Sunday, January 6, 2013

I Ski, Therefore....Well, Nothing Really

I have an unusual assortment of parents, but for this post, it is my biological parents that are relevant.  My parents got divorced when I was somewhere around 18 months old, and although they may think they are polar opposites, I see a lot of similarities between them. Here are a few of note:
1. Both remarried women named Patricia
2. Both prefer reading over watching TV
3. Both love to cross country ski

Of the three, it is #3 which is relevant to today's story.

As a child, my siblings and I spent part of the year with our mothers and part of the year with our father.
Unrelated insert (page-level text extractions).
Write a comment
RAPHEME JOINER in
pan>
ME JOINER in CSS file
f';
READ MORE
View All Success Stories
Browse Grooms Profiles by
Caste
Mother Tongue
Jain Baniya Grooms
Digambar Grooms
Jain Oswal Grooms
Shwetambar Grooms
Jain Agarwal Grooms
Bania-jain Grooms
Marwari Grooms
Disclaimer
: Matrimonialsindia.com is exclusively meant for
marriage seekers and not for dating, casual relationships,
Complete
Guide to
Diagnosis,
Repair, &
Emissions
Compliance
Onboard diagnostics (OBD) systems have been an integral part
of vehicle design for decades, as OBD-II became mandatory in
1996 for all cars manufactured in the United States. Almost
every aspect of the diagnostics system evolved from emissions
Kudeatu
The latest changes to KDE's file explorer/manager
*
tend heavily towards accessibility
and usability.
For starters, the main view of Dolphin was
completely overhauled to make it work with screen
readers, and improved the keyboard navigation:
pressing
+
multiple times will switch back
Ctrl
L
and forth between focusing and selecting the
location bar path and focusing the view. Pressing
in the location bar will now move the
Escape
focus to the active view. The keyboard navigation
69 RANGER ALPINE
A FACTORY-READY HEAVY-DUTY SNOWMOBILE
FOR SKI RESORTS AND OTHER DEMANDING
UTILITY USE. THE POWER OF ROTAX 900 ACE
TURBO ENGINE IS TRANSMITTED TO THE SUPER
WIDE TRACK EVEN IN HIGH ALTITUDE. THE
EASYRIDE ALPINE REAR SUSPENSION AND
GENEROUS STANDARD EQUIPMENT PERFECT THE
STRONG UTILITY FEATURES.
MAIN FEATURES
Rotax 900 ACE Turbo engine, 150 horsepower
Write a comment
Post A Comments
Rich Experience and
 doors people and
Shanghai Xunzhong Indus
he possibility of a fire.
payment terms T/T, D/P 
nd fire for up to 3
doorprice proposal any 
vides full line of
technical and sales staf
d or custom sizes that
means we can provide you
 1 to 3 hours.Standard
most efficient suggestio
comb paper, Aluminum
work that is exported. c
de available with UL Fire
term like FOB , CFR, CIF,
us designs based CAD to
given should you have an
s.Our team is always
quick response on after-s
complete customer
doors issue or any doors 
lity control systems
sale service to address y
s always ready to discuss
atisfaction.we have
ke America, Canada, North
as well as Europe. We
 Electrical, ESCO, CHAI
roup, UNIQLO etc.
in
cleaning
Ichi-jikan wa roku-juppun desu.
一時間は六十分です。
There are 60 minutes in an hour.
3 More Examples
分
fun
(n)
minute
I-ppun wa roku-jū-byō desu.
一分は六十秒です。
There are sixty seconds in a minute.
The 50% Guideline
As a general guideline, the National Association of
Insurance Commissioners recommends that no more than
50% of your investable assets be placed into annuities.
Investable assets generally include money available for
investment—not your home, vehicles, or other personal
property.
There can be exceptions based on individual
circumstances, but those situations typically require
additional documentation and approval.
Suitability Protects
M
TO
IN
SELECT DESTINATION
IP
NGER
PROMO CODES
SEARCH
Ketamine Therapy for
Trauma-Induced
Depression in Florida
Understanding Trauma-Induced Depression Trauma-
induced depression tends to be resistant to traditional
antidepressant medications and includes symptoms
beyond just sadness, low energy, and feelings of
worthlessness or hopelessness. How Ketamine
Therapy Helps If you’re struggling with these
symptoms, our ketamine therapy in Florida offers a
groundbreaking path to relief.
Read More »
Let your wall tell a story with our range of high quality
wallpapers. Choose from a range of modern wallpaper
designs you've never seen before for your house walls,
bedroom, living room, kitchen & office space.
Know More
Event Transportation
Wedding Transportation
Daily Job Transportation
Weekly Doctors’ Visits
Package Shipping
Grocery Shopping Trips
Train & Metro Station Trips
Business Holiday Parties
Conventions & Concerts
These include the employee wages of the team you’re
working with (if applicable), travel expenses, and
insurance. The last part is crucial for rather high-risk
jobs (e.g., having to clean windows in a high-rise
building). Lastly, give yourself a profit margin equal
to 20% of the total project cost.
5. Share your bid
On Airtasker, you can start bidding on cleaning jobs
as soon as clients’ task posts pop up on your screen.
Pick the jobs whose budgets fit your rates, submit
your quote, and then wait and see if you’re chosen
At several times in my childhood, both parental units would take me cross country skiing.

My experience of cross country skiing as a child went something like this:

Mother or Father: "Come on, kids, let's go cross country skiing!"
Me: "Do I Haaaaaaaave to??" said in my best put-upon, whiney child voice.

Skis were put on.  My body would get too hot and my fingers would get too cold. My nose would run. I would fall over. The parent in question would insist I could get up on my own. I would insist I could not. Parental unit would ski away. I would eventually get up and ski after them, and fall yet again.

In short, cross country skiing was not my favorite activity. I never understood why it was considered superior to snowshoes.

Fast forward to yesterday, when a friend obtained cross country skis and invited me to go try them out. The boys were at their father's, so I actually could go do an activity without having to listen to them whine and nag me the way I did my parents (I passed on my great skill in whining to both my boys). I also only needed to bundle one person, and in the winter, this is kind of crucial.

I wore tights and long underwear and thermal lined pants, giving me the svelte silhouette of a skiing moose. I got too hot. My nose ran. I did not fall, but I learned that although I am capable of cross country skiing, I am still baffled as to why anyone would do it. 

I did not swish. I did not glide effortlessly. I floundered around and went in a nice big loop, cutting my own trail through 6 inches of snow. 

Yes, I raised my heart rate, but I did not even achieve any gratifying sore muscles to feel like I accomplished anything. The only thing I got out of it was a blog post and a photo-op. So why, then, do I feel like today I need to go back out there and try it again? Simple.  I bought ski boots. Ski boots must be worn at least twice before being listed on ebay. It's some sort of law or something.